Three days of exhibitions and visits here will then follow to recall the sacrifice of the hundreds of thousands of miners who once toiled beneath the surface to bring up the coal that underpinned the industrial revolution.
Miners, their families and politicians led by the junior minister in charge of industry, Patrick Devedjian, are to attend a ceremony later Friday, and on Sunday a mass will be held at the mine to remember the workers who died carrying out their profession.
After a postwar peak, when 300,000 men, many of them immigrants from North Africa, Italy and Poland, laboured in France's mines, the industry went into slow decline.
That hastened in the 1970s, when nuclear energy progressively took over as France's main source of energy. Today, nuclear plants supply 80 percent of the country's needs.

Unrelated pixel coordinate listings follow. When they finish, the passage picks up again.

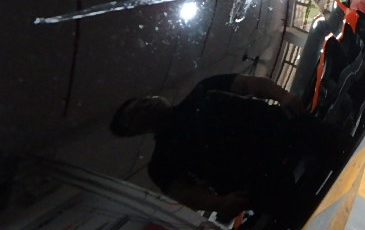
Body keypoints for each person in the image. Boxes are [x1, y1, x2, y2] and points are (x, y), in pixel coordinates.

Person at [110, 74, 337, 227]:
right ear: (134, 132)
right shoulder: (161, 162)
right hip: (256, 183)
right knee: (309, 215)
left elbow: (249, 84)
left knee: (337, 145)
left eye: (144, 100)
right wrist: (219, 204)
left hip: (286, 131)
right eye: (134, 113)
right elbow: (184, 192)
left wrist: (283, 96)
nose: (145, 104)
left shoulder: (204, 89)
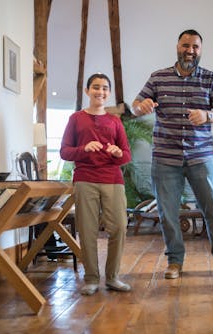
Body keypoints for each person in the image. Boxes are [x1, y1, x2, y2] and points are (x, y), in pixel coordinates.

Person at [132, 29, 213, 279]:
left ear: (200, 50)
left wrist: (207, 115)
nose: (190, 51)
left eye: (195, 47)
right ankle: (174, 262)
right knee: (167, 213)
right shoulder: (158, 78)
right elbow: (136, 106)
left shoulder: (211, 79)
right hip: (165, 158)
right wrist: (142, 107)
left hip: (201, 157)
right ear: (177, 46)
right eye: (185, 45)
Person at [60, 73, 132, 295]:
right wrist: (83, 149)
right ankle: (91, 278)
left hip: (112, 179)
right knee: (87, 230)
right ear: (87, 91)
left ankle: (112, 277)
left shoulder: (115, 121)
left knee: (119, 227)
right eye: (95, 87)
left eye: (104, 88)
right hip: (85, 179)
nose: (100, 91)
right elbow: (64, 151)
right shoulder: (76, 119)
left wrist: (118, 152)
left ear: (108, 93)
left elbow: (126, 155)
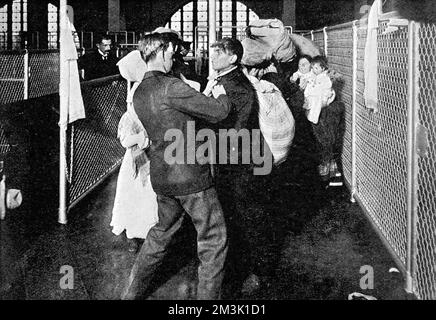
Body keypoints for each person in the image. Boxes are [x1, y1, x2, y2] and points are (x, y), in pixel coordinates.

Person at [121, 33, 231, 300]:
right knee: (214, 239)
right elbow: (219, 112)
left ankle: (129, 296)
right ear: (163, 50)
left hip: (162, 178)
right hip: (191, 179)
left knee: (160, 236)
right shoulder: (171, 86)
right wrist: (221, 91)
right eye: (173, 51)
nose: (175, 56)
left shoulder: (139, 92)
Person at [207, 38, 273, 297]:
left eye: (218, 53)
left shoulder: (237, 85)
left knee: (247, 216)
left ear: (233, 58)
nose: (212, 56)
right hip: (231, 161)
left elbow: (239, 128)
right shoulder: (225, 80)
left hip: (241, 163)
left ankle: (260, 272)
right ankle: (241, 267)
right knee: (235, 214)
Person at [110, 79, 158, 253]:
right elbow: (125, 140)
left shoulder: (153, 115)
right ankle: (132, 235)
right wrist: (141, 140)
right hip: (134, 162)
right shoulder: (129, 117)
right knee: (132, 197)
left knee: (149, 197)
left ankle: (147, 233)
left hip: (151, 159)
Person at [303, 55, 335, 125]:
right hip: (317, 93)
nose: (314, 70)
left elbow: (327, 89)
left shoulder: (325, 78)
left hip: (323, 96)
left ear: (323, 68)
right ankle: (309, 110)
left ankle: (312, 117)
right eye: (313, 68)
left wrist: (324, 100)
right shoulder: (316, 75)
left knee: (315, 102)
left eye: (316, 68)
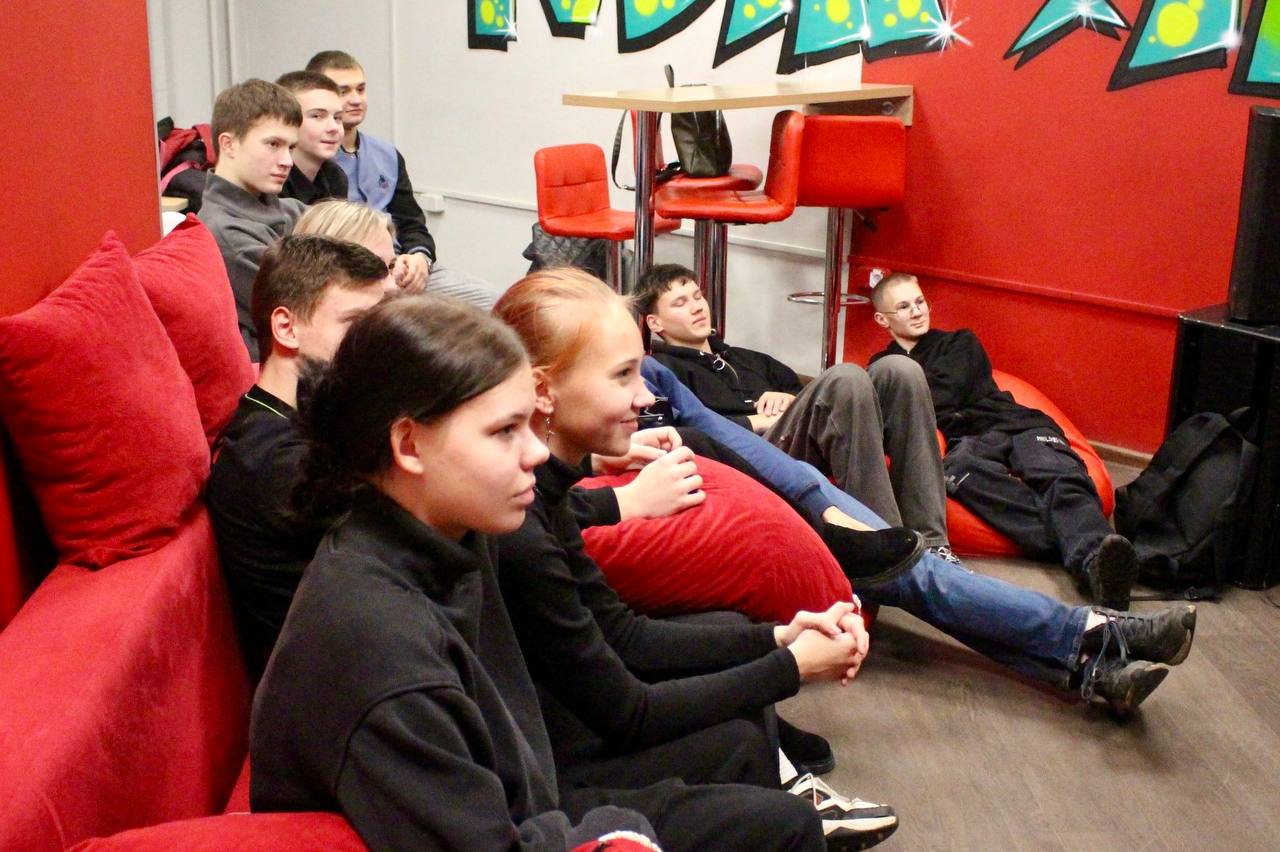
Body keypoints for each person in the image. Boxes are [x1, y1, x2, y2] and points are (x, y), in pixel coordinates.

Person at [493, 268, 898, 850]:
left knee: (740, 682)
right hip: (545, 778)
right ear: (544, 390)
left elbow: (622, 635)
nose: (645, 396)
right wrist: (792, 666)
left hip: (561, 727)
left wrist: (782, 636)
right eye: (623, 375)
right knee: (781, 807)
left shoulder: (544, 497)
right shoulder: (520, 521)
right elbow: (627, 709)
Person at [250, 295, 660, 851]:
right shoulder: (381, 649)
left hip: (528, 801)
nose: (536, 453)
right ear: (409, 444)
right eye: (505, 431)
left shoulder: (447, 529)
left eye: (529, 424)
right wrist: (621, 834)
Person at [637, 263, 953, 560]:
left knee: (900, 369)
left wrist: (788, 398)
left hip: (798, 442)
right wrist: (755, 421)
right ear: (655, 323)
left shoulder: (746, 358)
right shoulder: (662, 371)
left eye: (697, 296)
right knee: (845, 378)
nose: (697, 307)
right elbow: (691, 433)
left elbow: (809, 398)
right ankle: (888, 547)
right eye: (680, 303)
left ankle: (934, 543)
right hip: (750, 457)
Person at [869, 273, 1138, 611]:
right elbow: (888, 417)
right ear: (883, 320)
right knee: (960, 475)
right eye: (904, 307)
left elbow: (942, 395)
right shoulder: (883, 365)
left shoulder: (960, 343)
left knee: (1056, 474)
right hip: (965, 442)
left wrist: (907, 397)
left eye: (920, 302)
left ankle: (1097, 561)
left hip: (1015, 424)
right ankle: (1091, 552)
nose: (917, 311)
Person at [206, 234, 391, 676]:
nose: (378, 346)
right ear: (286, 328)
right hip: (344, 686)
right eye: (355, 325)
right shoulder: (271, 459)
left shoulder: (310, 414)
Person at [305, 49, 503, 306]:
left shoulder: (386, 154)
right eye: (344, 91)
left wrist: (419, 258)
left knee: (498, 303)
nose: (356, 99)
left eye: (361, 89)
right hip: (355, 275)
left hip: (405, 269)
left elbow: (412, 223)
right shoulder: (314, 162)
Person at [198, 78, 306, 360]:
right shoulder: (226, 235)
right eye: (273, 144)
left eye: (291, 148)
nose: (287, 161)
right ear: (229, 144)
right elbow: (308, 312)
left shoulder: (291, 209)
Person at [274, 71, 349, 205]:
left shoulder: (335, 177)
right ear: (287, 121)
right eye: (317, 116)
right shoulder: (273, 179)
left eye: (337, 118)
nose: (334, 127)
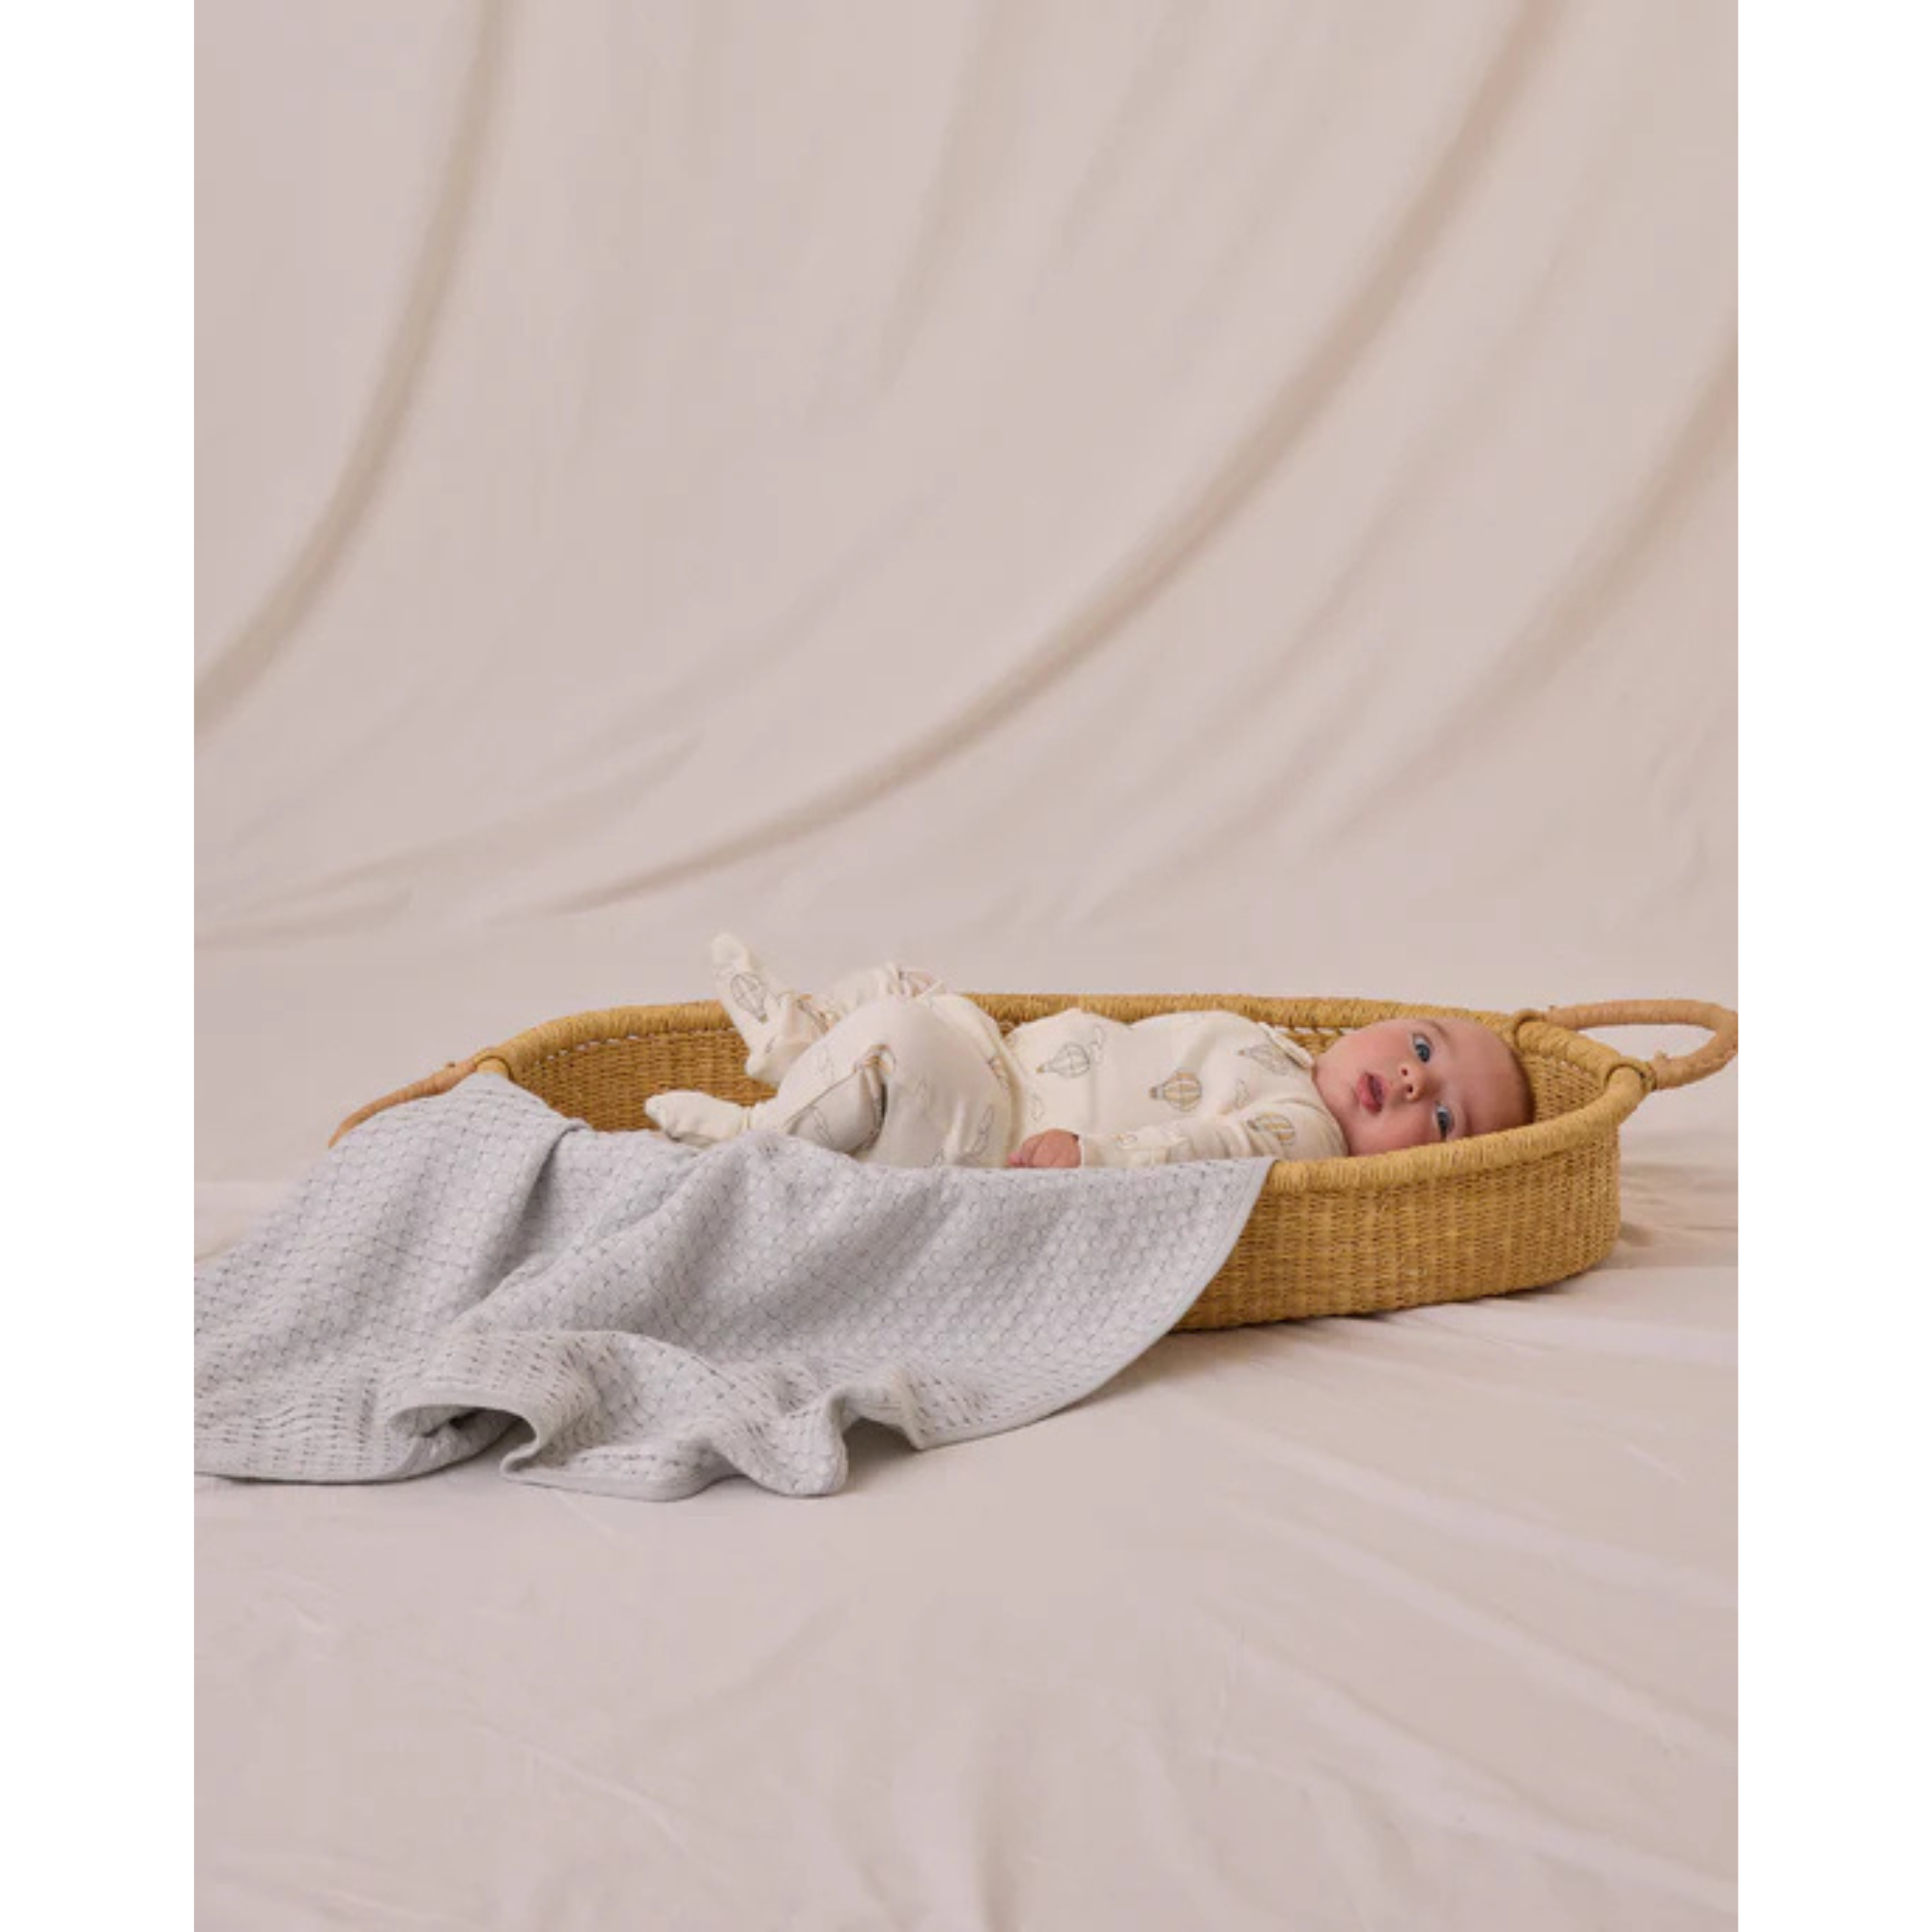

The European Coal and Steel Community pact between France, Germany, Italy, Belgium, Luxembourg and the Netherlands -- which formed the nucleus of today's European Union -- permitted France to freeze new hirings in 1984 and set in place early retirement provisions for the miners.
By 2002, there were just three mines left in France, producing a mere 1.6 million tonnes of coal. Last year, two of them closed, leaving just La Houve.
In much of the rest of Europe, the industry is also in decline, and those still heavily dependent on coal, especially in central Europe, are increasingly importing it much cheaper than they can mine it.
A tonne of French coal cost around 150 euros (180 dollars) to extract, compared to as little as 15 or 20 dollars for a tonne of coal strip-mined from the United States, South Africa or Australia.
China is the world's biggest producer and consumer of coal. The United States, which relies on coal for around half its energy needs, is just behind, ripping nearly one billion tonnes of the stuff out of the ground each year.
Coal still accounts for 26 percent of global energy production.